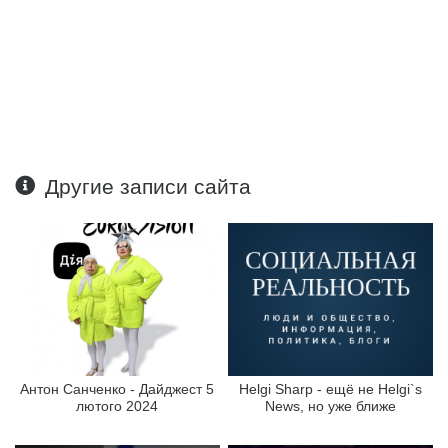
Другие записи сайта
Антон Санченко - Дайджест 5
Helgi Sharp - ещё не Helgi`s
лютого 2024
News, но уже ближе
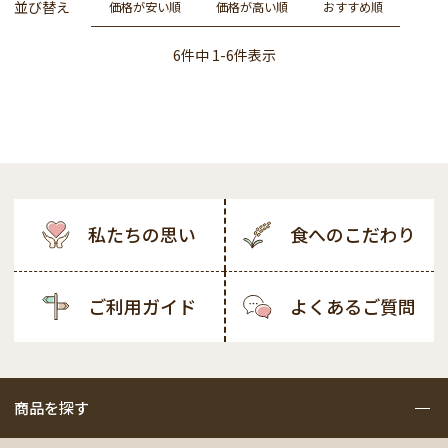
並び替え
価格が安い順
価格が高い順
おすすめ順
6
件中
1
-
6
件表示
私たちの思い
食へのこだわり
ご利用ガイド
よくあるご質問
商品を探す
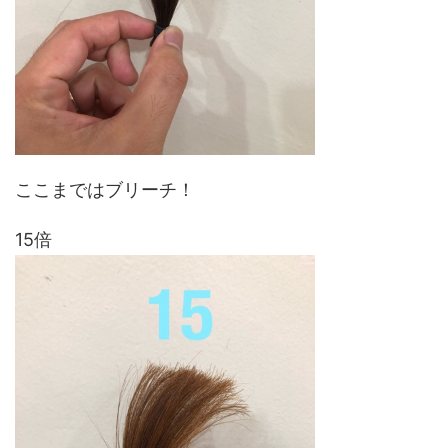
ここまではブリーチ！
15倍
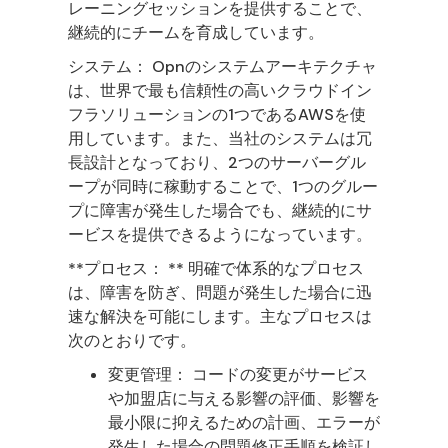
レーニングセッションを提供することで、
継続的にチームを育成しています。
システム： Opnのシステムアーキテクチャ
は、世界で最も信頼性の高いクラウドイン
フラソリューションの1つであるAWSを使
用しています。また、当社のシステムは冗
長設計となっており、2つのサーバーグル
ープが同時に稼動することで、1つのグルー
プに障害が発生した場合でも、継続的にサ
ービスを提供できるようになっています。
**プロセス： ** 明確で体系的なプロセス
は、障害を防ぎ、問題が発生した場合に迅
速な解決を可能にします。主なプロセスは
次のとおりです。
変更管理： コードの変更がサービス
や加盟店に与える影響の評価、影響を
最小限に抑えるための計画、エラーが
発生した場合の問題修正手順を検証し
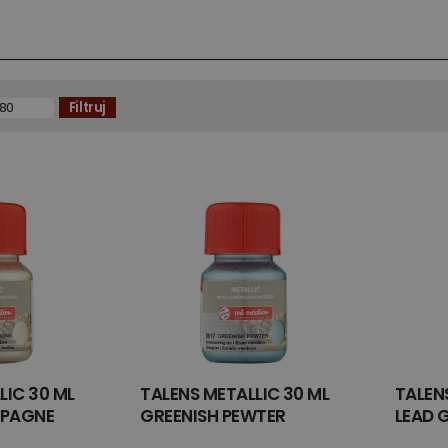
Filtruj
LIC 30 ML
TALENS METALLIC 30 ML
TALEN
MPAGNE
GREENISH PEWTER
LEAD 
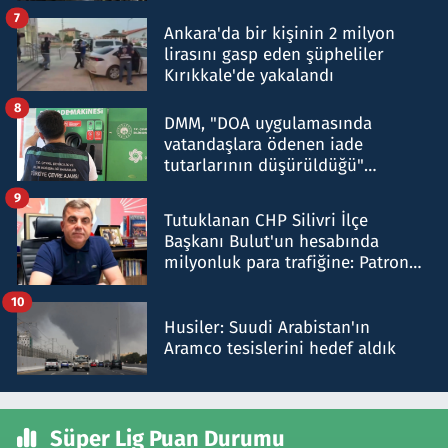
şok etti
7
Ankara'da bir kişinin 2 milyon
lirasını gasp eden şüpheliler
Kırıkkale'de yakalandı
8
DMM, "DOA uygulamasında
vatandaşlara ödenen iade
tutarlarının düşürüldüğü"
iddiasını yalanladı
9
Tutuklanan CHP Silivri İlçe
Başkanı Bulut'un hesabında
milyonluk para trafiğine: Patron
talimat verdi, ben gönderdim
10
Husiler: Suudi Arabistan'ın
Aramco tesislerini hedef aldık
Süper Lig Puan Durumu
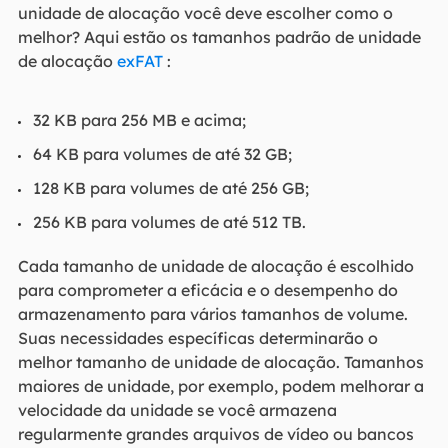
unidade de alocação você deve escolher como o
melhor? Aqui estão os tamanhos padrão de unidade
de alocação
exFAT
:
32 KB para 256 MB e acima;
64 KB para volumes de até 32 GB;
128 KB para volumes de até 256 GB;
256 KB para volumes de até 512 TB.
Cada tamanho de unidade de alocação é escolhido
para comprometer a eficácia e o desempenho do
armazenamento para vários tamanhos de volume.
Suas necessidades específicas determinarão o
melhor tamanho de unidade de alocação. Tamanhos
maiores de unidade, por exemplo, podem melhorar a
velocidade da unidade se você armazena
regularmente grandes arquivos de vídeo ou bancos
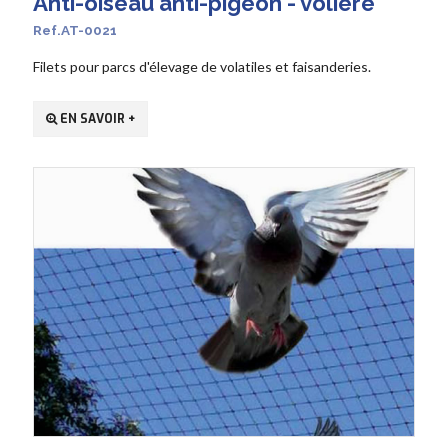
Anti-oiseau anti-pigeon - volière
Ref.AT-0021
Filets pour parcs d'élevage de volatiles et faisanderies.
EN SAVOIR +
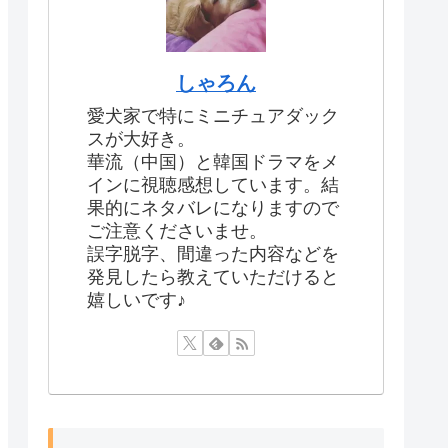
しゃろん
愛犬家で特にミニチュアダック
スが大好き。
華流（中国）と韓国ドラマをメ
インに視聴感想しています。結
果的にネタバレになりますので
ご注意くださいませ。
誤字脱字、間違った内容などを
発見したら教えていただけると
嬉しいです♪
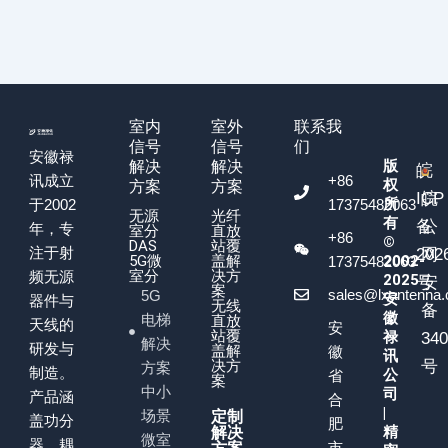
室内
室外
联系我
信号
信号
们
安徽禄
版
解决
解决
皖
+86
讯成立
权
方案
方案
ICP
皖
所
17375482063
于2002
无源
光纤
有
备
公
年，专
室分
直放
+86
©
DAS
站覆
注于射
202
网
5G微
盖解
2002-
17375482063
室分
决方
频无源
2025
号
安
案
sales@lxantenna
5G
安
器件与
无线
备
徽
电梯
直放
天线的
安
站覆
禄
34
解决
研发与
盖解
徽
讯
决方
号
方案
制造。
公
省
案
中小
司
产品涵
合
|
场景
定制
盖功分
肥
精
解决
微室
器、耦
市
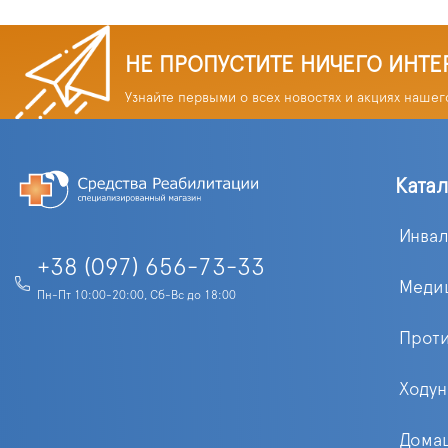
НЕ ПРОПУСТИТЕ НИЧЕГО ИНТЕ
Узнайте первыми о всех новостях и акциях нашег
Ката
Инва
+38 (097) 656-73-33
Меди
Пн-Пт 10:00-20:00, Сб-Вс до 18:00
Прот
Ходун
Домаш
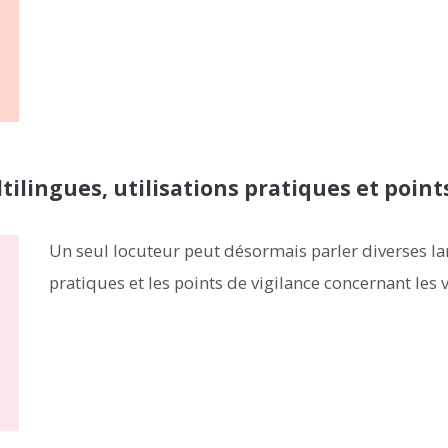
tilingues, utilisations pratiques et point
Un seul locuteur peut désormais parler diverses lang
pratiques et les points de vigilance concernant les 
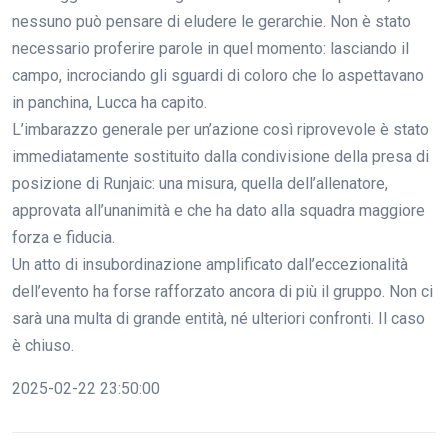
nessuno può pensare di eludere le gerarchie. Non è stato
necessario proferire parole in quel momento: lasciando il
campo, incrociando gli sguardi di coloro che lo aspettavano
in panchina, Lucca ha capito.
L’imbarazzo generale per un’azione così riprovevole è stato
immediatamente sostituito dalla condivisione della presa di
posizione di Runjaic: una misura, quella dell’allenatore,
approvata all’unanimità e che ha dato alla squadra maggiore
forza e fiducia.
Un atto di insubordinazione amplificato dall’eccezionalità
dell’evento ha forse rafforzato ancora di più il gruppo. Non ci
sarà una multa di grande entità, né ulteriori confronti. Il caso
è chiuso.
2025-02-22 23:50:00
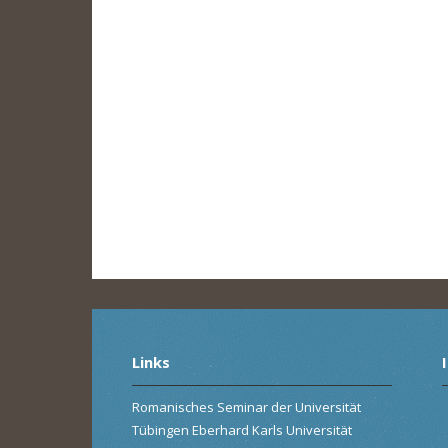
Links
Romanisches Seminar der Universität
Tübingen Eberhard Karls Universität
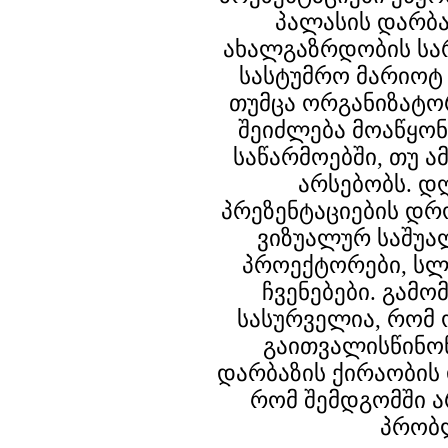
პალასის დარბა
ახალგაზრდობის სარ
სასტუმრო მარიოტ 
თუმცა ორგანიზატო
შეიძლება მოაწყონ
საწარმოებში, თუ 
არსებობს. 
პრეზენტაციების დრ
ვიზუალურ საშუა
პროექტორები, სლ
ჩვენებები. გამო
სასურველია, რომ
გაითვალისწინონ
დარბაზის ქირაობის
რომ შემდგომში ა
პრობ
---
Reproduce the text of all the records with "exFAT" switched to "NTFS" and everything else unchanged. Omit the pictures from your answer.

Другие записи сайта
Антон Санченко - Дайджест 5
Helgi Sharp - ещё не Helgi`s
лютого 2024
News, но уже ближе
並び替え
価格が安い順
価格が高い順
おすすめ順
6
件中
1
-
6
件表示
私たちの思い
食へのこだわり
ご利用ガイド
よくあるご質問
商品を探す
ここまではブリーチ！
15倍
レーニングセッションを提供することで、
継続的にチームを育成しています。
システム： Opnのシステムアーキテクチャ
は、世界で最も信頼性の高いクラウドイン
フラソリューションの1つであるAWSを使
用しています。また、当社のシステムは冗
長設計となっており、2つのサーバーグル
ープが同時に稼動することで、1つのグルー
プに障害が発生した場合でも、継続的にサ
ービスを提供できるようになっています。
**プロセス： ** 明確で体系的なプロセス
は、障害を防ぎ、問題が発生した場合に迅
速な解決を可能にします。主なプロセスは
次のとおりです。
変更管理： コードの変更がサービス
や加盟店に与える影響の評価、影響を
最小限に抑えるための計画、エラーが
発生した場合の問題修正手順を検証し
Filtruj
LIC 30 ML
TALENS METALLIC 30 ML
TALEN
MPAGNE
GREENISH PEWTER
LEAD 
şok etti
7
Ankara'da bir kişinin 2 milyon
lirasını gasp eden şüpheliler
Kırıkkale'de yakalandı
8
DMM, "DOA uygulamasında
vatandaşlara ödenen iade
tutarlarının düşürüldüğü"
iddiasını yalanladı
9
Tutuklanan CHP Silivri İlçe
Başkanı Bulut'un hesabında
milyonluk para trafiğine: Patron
talimat verdi, ben gönderdim
10
Husiler: Suudi Arabistan'ın
Aramco tesislerini hedef aldık
Süper Lig Puan Durumu
unidade de alocação você deve escolher como o
melhor? Aqui estão os tamanhos padrão de unidade
de alocação
NTFS
:
32 KB para 256 MB e acima;
64 KB para volumes de até 32 GB;
128 KB para volumes de até 256 GB;
256 KB para volumes de até 512 TB.
Cada tamanho de unidade de alocação é escolhido
para comprometer a eficácia e o desempenho do
armazenamento para vários tamanhos de volume.
Suas necessidades específicas determinarão o
melhor tamanho de unidade de alocação. Tamanhos
maiores de unidade, por exemplo, podem melhorar a
velocidade da unidade se você armazena
regularmente grandes arquivos de vídeo ou bancos
Anti-oiseau anti-pigeon - volière
Ref.AT-0021
Filets pour parcs d'élevage de volatiles et faisanderies.
EN SAVOIR +
しゃろん
愛犬家で特にミニチュアダック
スが大好き。
華流（中国）と韓国ドラマをメ
インに視聴感想しています。結
果的にネタバレになりますので
ご注意くださいませ。
誤字脱字、間違った内容などを
発見したら教えていただけると
嬉しいです♪
室内
室外
联系我
信号
信号
们
安徽禄
版
解决
解决
皖
+86
讯成立
权
方案
方案
ICP
皖
所
17375482063
于2002
无源
光纤
有
备
公
年，专
室分
直放
+86
©
DAS
站覆
注于射
202
网
5G微
盖解
2002-
17375482063
室分
决方
频无源
2025
号
安
案
sales@lxantenna
5G
安
器件与
无线
备
徽
电梯
直放
天线的
安
站覆
禄
34
解决
研发与
盖解
徽
讯
决方
号
方案
制造。
公
省
案
中小
司
产品涵
合
|
场景
定制
盖功分
肥
精
解决
微室
器、耦
市
НЕ ПРОПУСТИТЕ НИЧЕГО ИНТЕ
Узнайте первыми о всех новостях и акциях нашег
Ката
Инва
+38 (097) 656-73-33
Меди
Пн-Пт 10:00-20:00, Сб-Вс до 18:00
Прот
Ходун
Домаш
tilingues, utilisations pratiques et point
Un seul locuteur peut désormais parler diverses lang
pratiques et les points de vigilance concernant les 
nessuno può pensare di eludere le gerarchie. Non è stato
necessario proferire parole in quel momento: lasciando il
campo, incrociando gli sguardi di coloro che lo aspettavano
in panchina, Lucca ha capito.
L’imbarazzo generale per un’azione così riprovevole è stato
immediatamente sostituito dalla condivisione della presa di
posizione di Runjaic: una misura, quella dell’allenatore,
approvata all’unanimità e che ha dato alla squadra maggiore
forza e fiducia.
Un atto di insubordinazione amplificato dall’eccezionalità
dell’evento ha forse rafforzato ancora di più il gruppo. Non ci
sarà una multa di grande entità, né ulteriori confronti. Il caso
è chiuso.
2025-02-22 23:50:00
Links
Romanisches Seminar der Universität
Tübingen Eberhard Karls Universität
პალასის დარბა
ახალგაზრდობის სარ
სასტუმრო მარიოტ 
თუმცა ორგანიზატო
შეიძლება მოაწყონ
საწარმოებში, თუ 
არსებობს. 
პრეზენტაციების დრ
ვიზუალურ საშუა
პროექტორები, სლ
ჩვენებები. გამო
სასურველია, რომ
გაითვალისწინონ
დარბაზის ქირაობის
რომ შემდგომში ა
პრობ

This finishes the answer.